Evil, of course, will eventually be let loose through a very specific yet totally unavoidable series of events. These include runic recitation, animal sacrifice, and the levitation of a small child. (And who among us cannot say that we’ve accidentally done those things during a celestial alignment?) When the demons finally do take action, why Takács is so reluctant to do the reveal becomes immediately clear: much to the misfortune of my viewing partner, the creature effects of 1987 burst into full and glorious bloom. Glen and company are terrorized by a horde of ankle-biting mutant voles on whom no amount of zooming in quickly will make scary. Having worked so hard to build such feverous anticipation out of nothing at all, with the appearance of the zombie Lilliputian army, The Gate retains all the dramatic tension of An Evening with Julie Andrews. Don’t even get me started on Godzilla’s runty step-brother, who comes in at the finale to try and finish our heroes off.

Yet in all its hokiness, The Gate retains an endearing charm with its likely completely unwitting defiance of the sluts-die-first, black-people-second commandments of typical horror. Well, yeah, okay, it’s an easy trap to avoid when you’ve forgotten to cast black people in your movie, but when the irresistibly be-mulleted jerk who sends the family dog down the hellmouth receives no further comeuppance than a polite request to go home, it’s actually kind of hard to predict who will be off-ed and who spared.

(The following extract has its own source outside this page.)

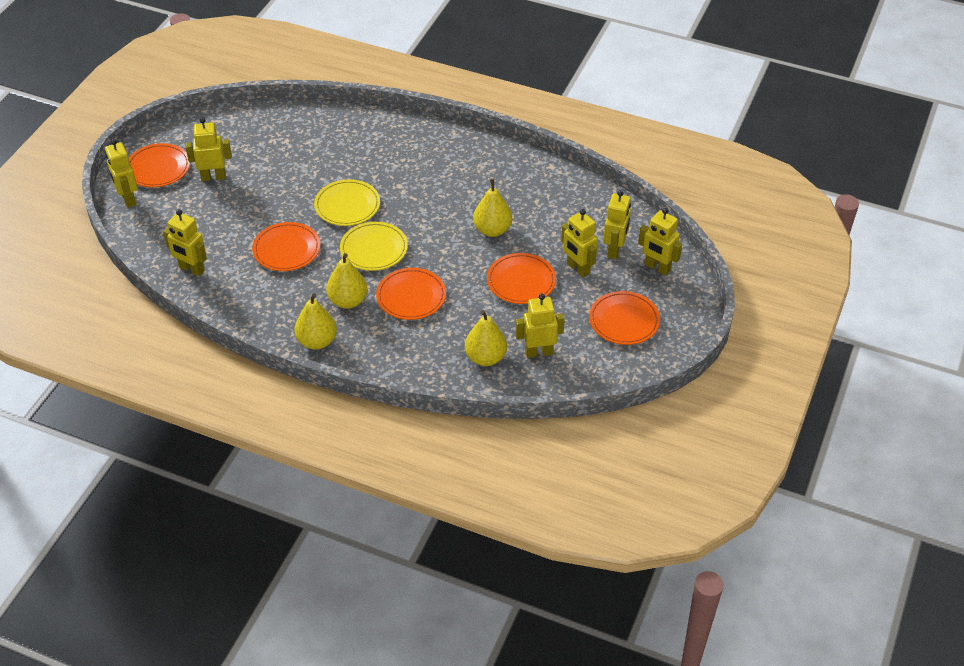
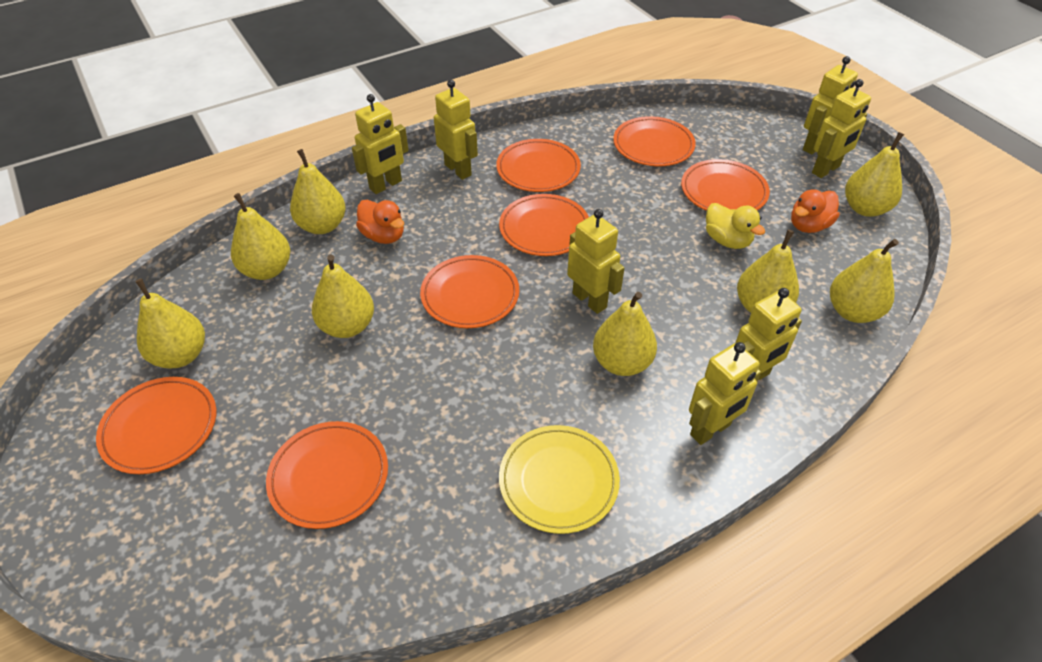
orange duck: none = 0 -> [356,200,404,244] [791,189,840,233] = 2
orange plate: [129,143,190,187] [252,222,320,271] [376,268,446,320] [487,253,556,304] [589,291,660,345] = 5 -> [96,377,216,474] [266,421,388,529] [420,255,519,328] [496,139,581,192] [499,194,589,256] [613,116,696,166] [681,159,770,211] = 7
yellow duck: none = 0 -> [706,203,765,249] = 1
yellow pear: [294,293,337,350] [326,253,368,309] [465,310,507,366] [473,179,512,237] = 4 -> [135,279,205,369] [231,193,290,280] [290,149,346,234] [312,254,374,338] [593,292,657,376] [737,229,799,313] [830,239,899,323] [845,132,904,217] = 8
yellow plate: [314,179,380,226] [340,222,408,271] = 2 -> [499,425,620,534] = 1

Perhaps my praise of writer Michael Nankin's gentle touch is misplaced, however, since any subvention of the horror genre in the macro sense is more than vented in the scene-to-scene. When faced with a choice between pursuing logical action to stop the advancing horror and being dumb, characters inevitably go for the latter. Thus, finding that their house is possessed, Glen and Posse decide to escape through the back yard—where the demons came from. At another point, when confronted with an unexpected zombie, is Terry's first instinct a) run screaming; b) get the shotgun so artfully foreshadowed; or c) approach the zombie with open-minded curiosity? Hint: this scene does not end well for Terry.

This, too, has its brand of appeal, in the same way of wooden acting and feathered bangs, both also prominently featured. Ultimately, most of what does entertain in The Gate seems thoroughly unintentional and very likely done in the service of a PG-13 rating. Is the film's ideal audience probably barely pubescent? Yes and, if at all possible, sheltered from the last two decades of developments in special effects. But if you stand with us who are easily manipulated by off-key violin music and know that the stuffed animal revolution is coming, set pride aside and grab a friend with a comfortable lap. You’ll never read Gulliver’s Travels the same way again.


*The reviewer would like to thank IMDB for its excellence in the service of making it look like she knows what she’s talking about.

**Glen’s father, incidentally, is played by Donny Osmond of the Mirror Universe, the one who retired to South Jersey and didn’t win Dancing with the Stars.